Inzwischen machen auch Kroatien und Slowenien die Grenzen dicht. Zagreb hat in der Nacht zum Freitag sieben von acht Grenzübergängen zu Serbien geschlossen und die Armee in Bereitschaft versetzt. Slowenien stoppte einen Zug mit Flüchtlingen und schickte 150 mit der Begründung nach Zagreb zurück, ihre Papiere seien ungültig. Der Bahnverkehr zwischen den beiden Ländern wurde vorübergehend vollständig eingestellt.

Im Mittelmeer geht der Militäreinsatz der Europäischen Union demnächst in die zweite Phase. Flüchtlingsschiffe sollen nicht nur beobachtet, sondern aufgebracht, Schleuser verhaftet und die Boote versenkt werden. Auch diese militärische Eskalation dient dazu, Fluchtwege zu versperren.

Die Europäische Union arbeitet zudem mit Hochdruck daran, die Fluchtroute aus der Türkei über die griechischen Ägäisinseln zu schließen. In der Türkei halten sich zwei Millionen Flüchtlinge aus Syrien auf. Die türkische Regierung hatte sich zwar bereits 2002 in einem Rückführungsabkommen mit Griechenland verpflichtet, „illegale“ Einwanderer zurückzunehmen, die aus der Türkei nach Griechenland gelangen.
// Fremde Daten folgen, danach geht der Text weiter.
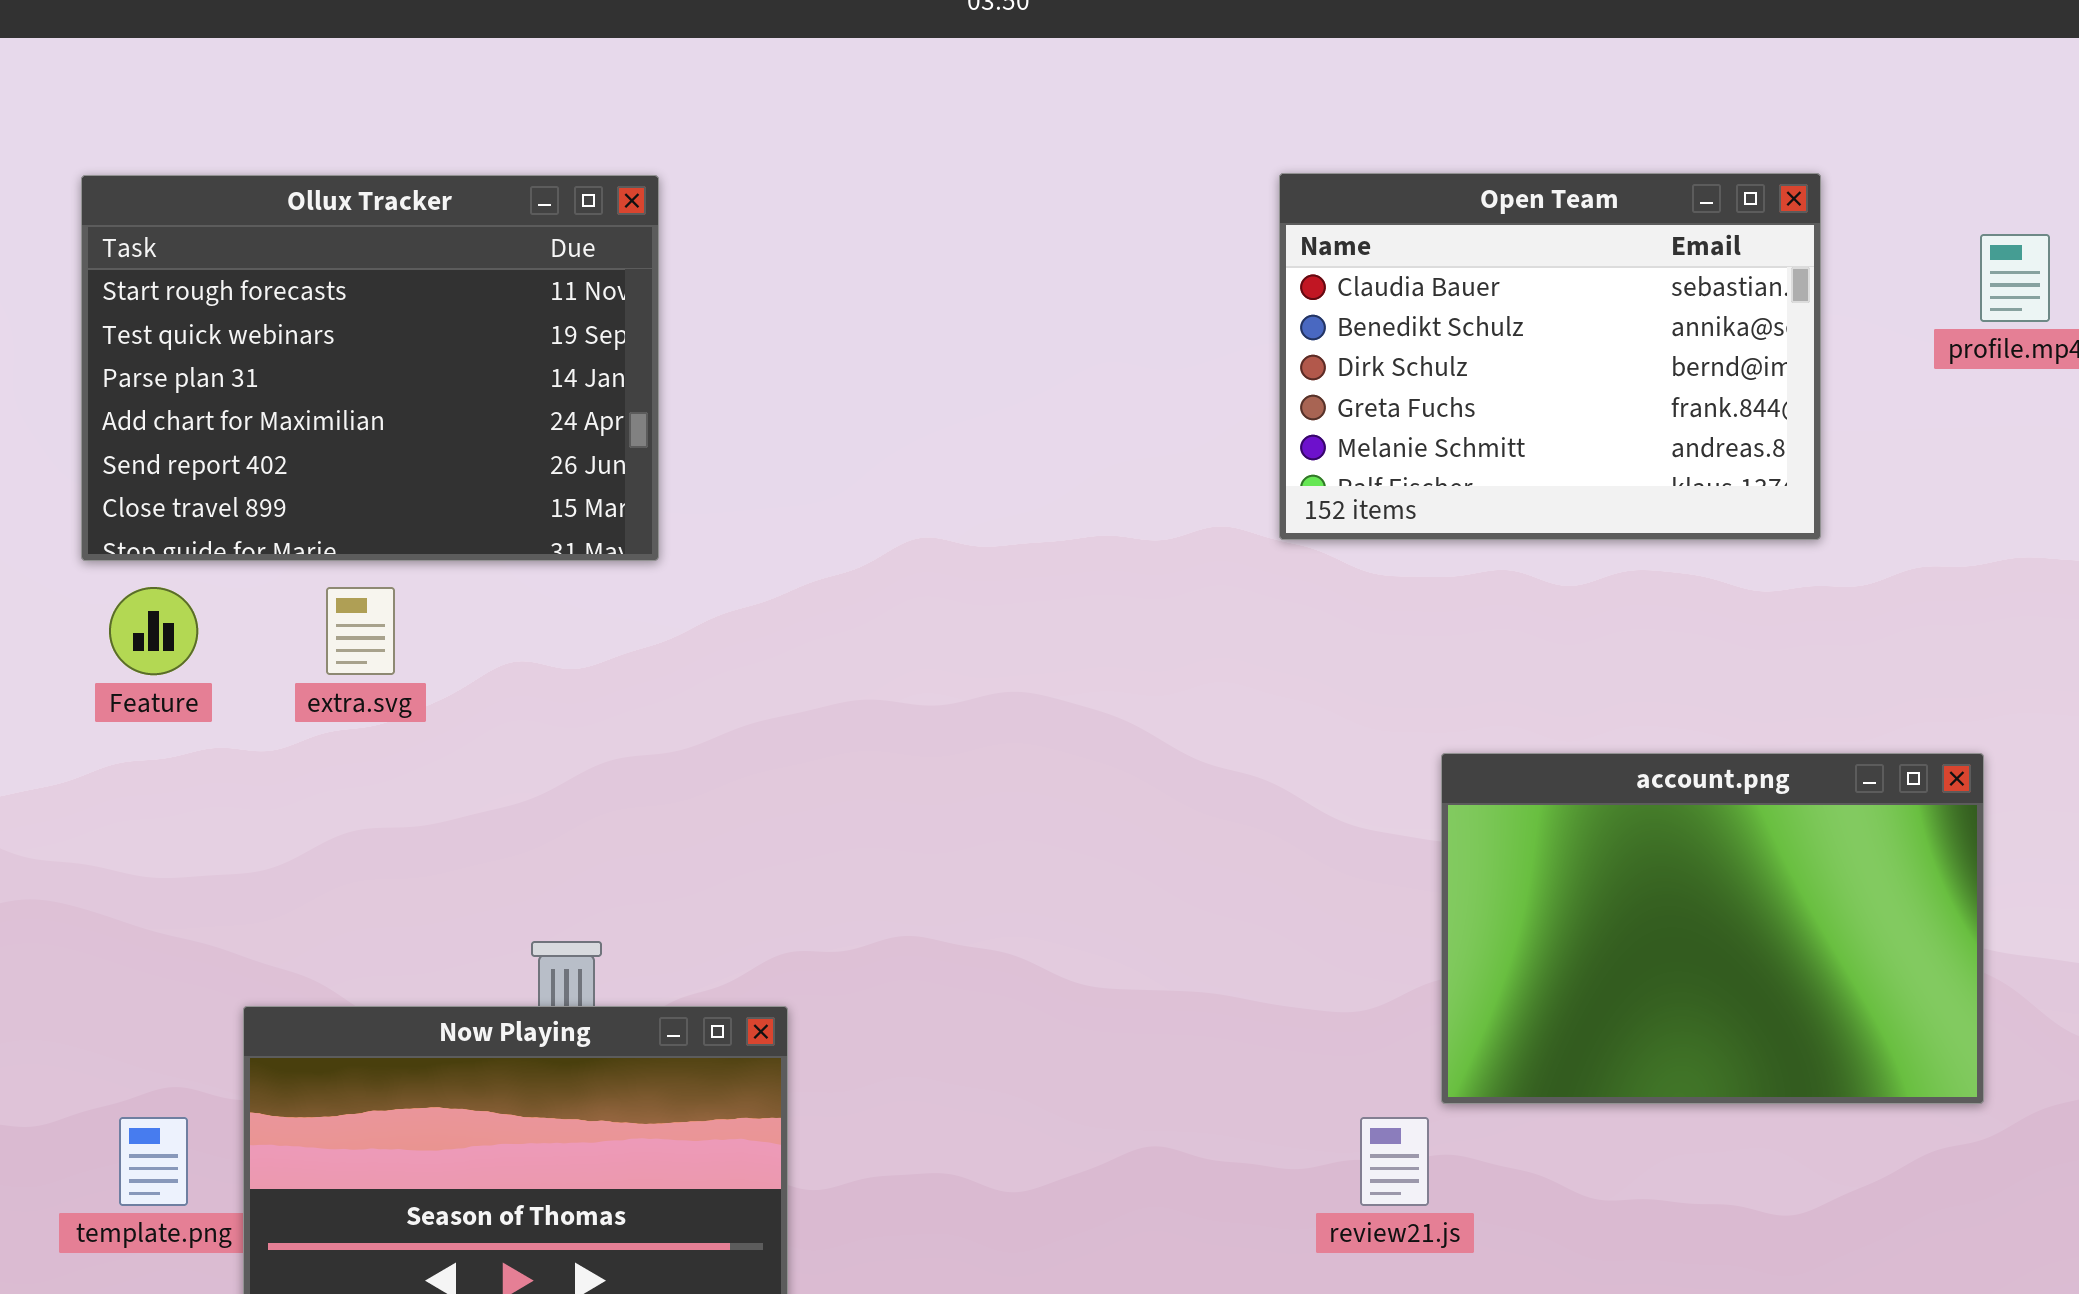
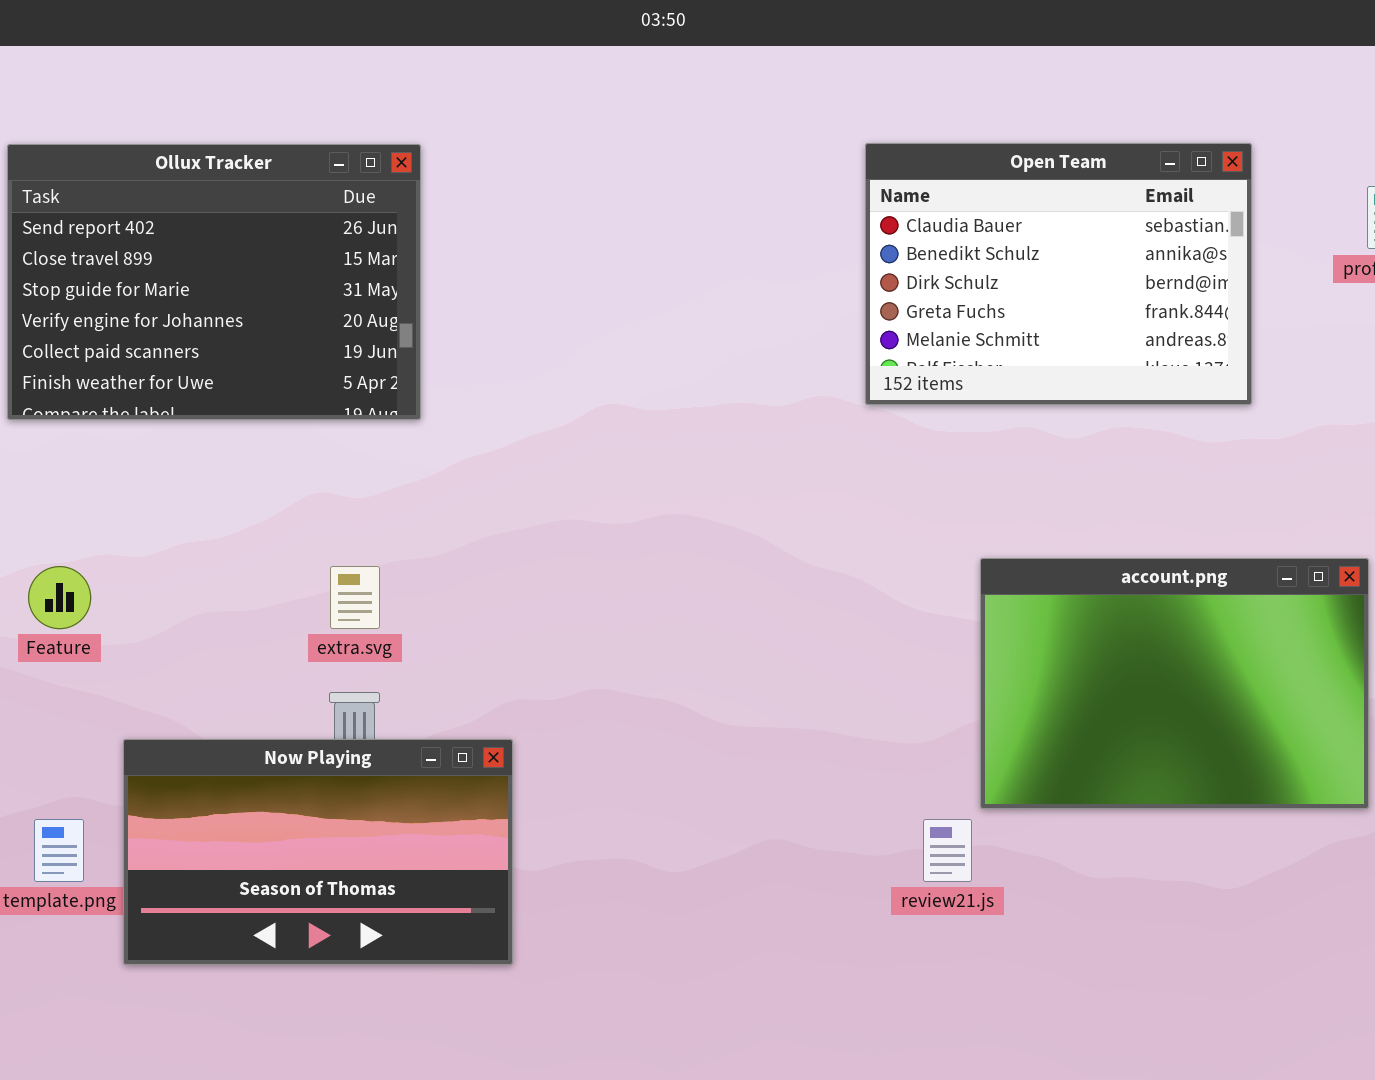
Ollux Tracker: [81,175,659,561] -> [7,144,421,420], scrolled down 4 rows
Feature: [109,587,198,675] -> [28,566,91,629], moved
extra.svg: [326,587,395,675] -> [330,566,380,629], moved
Sie erfüllt diesen Vertrag aber derzeit nicht.

Nun will die EU die Türkei sowie den Libanon und Jordanien, wo sich ebenfalls hunderttauende syrische Flüchtlinge aufhalten, mit Geldangeboten dazu bewegen, diese zurückzuhalten. Der deutsche Außenminister Frank-Walter Steinmeier ist zu diesem Zweck eigens kurzfristig in die Türkei gereist.

Neben der Abschreckung von Kriegsflüchtlingen aus dem Mittleren Osten und Afrika soll die Verschärfung des deutschen Asylgesetzes auch den Zuzug von Flüchtlingen aus den verarmten Ländern des Balkans und Osteuropas stoppen.

Zu diesem Zweck werden Albanien, Kosovo und Montenegro zu sicheren Herkunftsländern erklärt. Vorübergehend geduldeten Flüchtlingen aus sicheren Herkunftsländern wird jede Erwerbstätigkeit untersagt. Das macht es für sie unmöglich, die Duldung in einen legalen Aufenthalt zu verwandeln, da dies nur zulässig ist, wenn sie einen Arbeitsplatz haben. Sie müssen außerdem statt bisher drei Monate sechs Monate lang in einem Aufnahmelager bleiben und erhalten dort nur noch Sachleistungen anstatt Geld.